When a child complains of headache after study, or using the eyes over close work, such as writing, drawing, or sewing, it should certainly be taken to an oculist, for very often the use of glasses is imperative, owing to some defect in the eyes, which, not uncommonly, is that the sight of one eye is different to that of the other.

Children who indulge in over-eating or careless eating may be relieved either by spontaneous vomiting, or the mother should give an emetic or aperient. Headaches caused by chronic cold are, of course, only to be removed by treatment of this complaint, and the same may be said of those due to decayed teeth, or to the pressure on the nerves by over-crowding of the jaw.

Nervous headaches in the children of parents who suffer from rheumatism or gout depend much on the weather, and yield to anti-rheumatic treatment, especially warmth and warm bathing with the use of sulphur.

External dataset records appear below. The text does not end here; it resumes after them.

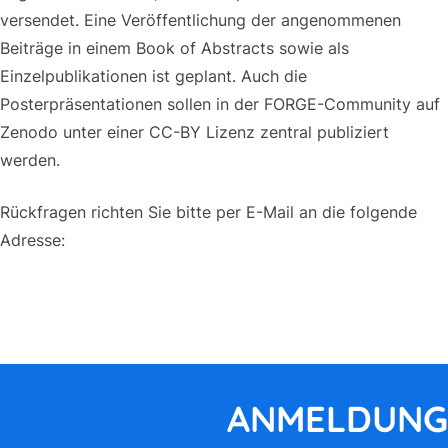
versendet. Eine Veröffentlichung der angenommenen
Beiträge in einem Book of Abstracts sowie als
Einzelpublikationen ist geplant. Auch die
Posterpräsentationen sollen in der FORGE-Community auf
Zenodo unter einer CC-BY Lizenz zentral publiziert
werden.
Rückfragen richten Sie bitte per E-Mail an die folgende
Adresse:
forge@dh-center.uni-tuebingen.de
Paper einreichen
ANMELDUNG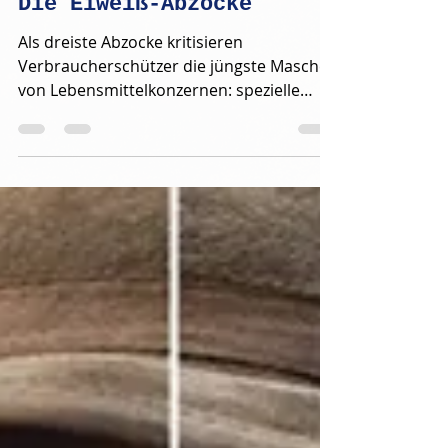
Dr. Harald Wiesendanger
3. Feb.
Die Eiweiß-Abzocke
Als dreiste Abzocke kritisieren
Verbraucherschützer die jüngste Masche
von Lebensmittelkonzernen: spezielle
„High-Protein“-Produkte. Sie sind ebenso
überflüssig wie überteuert. Protein-
Pudding, Protein-Frischkäse, Protein-
Müsli, Protein-Brot: Als besonders
eiweißreich vermarktete Lebensmittel
sind in Supermärkten zu Kassenschlagern
geworden. Plötzlich wimmelt es davon:
Die Produktpalette reicht von Cornflakes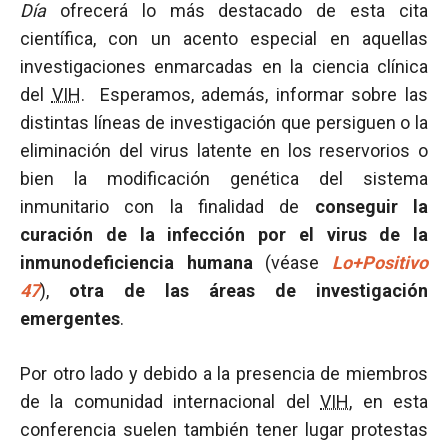
Día
ofrecerá lo más destacado de esta cita
científica, con un acento especial en aquellas
investigaciones enmarcadas en la ciencia clínica
del
VIH
. Esperamos, además, informar sobre las
distintas líneas de investigación que persiguen o la
eliminación del virus latente en los reservorios o
bien la modificación genética del sistema
inmunitario con la finalidad de
conseguir la
curación de la infección por el virus de la
inmunodeficiencia humana
(véase
Lo+Positivo
47
),
otra de las áreas de investigación
emergentes
.
Por otro lado y debido a la presencia de miembros
de la comunidad internacional del
VIH
, en esta
conferencia suelen también tener lugar protestas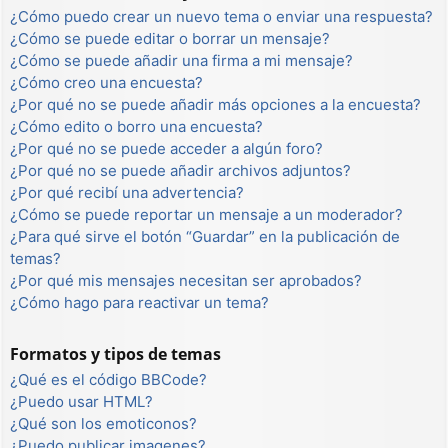
¿Cómo puedo crear un nuevo tema o enviar una respuesta?
¿Cómo se puede editar o borrar un mensaje?
¿Cómo se puede añadir una firma a mi mensaje?
¿Cómo creo una encuesta?
¿Por qué no se puede añadir más opciones a la encuesta?
¿Cómo edito o borro una encuesta?
¿Por qué no se puede acceder a algún foro?
¿Por qué no se puede añadir archivos adjuntos?
¿Por qué recibí una advertencia?
¿Cómo se puede reportar un mensaje a un moderador?
¿Para qué sirve el botón “Guardar” en la publicación de
temas?
¿Por qué mis mensajes necesitan ser aprobados?
¿Cómo hago para reactivar un tema?
Formatos y tipos de temas
¿Qué es el código BBCode?
¿Puedo usar HTML?
¿Qué son los emoticonos?
¿Puedo publicar imagenes?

For headaches caused by dyspepsia, is is often desirable to peptonise the food, and to assist the stomach by small doses of camomile or calumba infusion before meals. Hysterical and imitative headaches are sometimes found in children of parents who suffer in a similar way, and in those accustomed to associate with people complaining of headache. In these cases the treatment is, of course, mainly moral; but the patient often also requires tonics, good food, gymnastics, bathing and outdoor exercise.

For the external treatment of headaches of most kinds hot foot baths, or mustard foot baths are of great service, with the application of a mustard plaster for a few minutes to the back of the neck; while to the seat of the pain menthol or chloral and camphor may be applied; and either hot or cold applications or gentle rubbing of the head, also often give immense relief.